Extracted page text data:
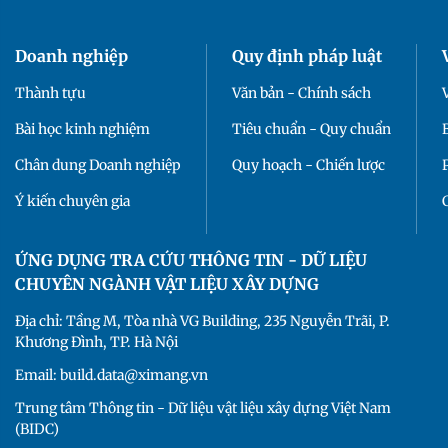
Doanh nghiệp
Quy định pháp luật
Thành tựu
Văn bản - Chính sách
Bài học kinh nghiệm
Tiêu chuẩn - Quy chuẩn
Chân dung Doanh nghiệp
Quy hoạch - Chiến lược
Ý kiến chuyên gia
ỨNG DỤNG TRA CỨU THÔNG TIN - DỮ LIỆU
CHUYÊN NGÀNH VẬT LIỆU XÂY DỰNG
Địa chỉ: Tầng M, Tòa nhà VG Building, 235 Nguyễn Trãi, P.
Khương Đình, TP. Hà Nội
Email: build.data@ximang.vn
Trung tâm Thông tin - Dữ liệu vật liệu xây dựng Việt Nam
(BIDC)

Task brief
Only a word-for-word repetition of the lines from the one containing "Văn bản - Chính sách" to the final line of the data above counts as the answer.

Result below
Văn bản - Chính sách
Bài học kinh nghiệm
Tiêu chuẩn - Quy chuẩn
Chân dung Doanh nghiệp
Quy hoạch - Chiến lược
Ý kiến chuyên gia
ỨNG DỤNG TRA CỨU THÔNG TIN - DỮ LIỆU
CHUYÊN NGÀNH VẬT LIỆU XÂY DỰNG
Địa chỉ: Tầng M, Tòa nhà VG Building, 235 Nguyễn Trãi, P.
Khương Đình, TP. Hà Nội
Email: build.data@ximang.vn
Trung tâm Thông tin - Dữ liệu vật liệu xây dựng Việt Nam
(BIDC)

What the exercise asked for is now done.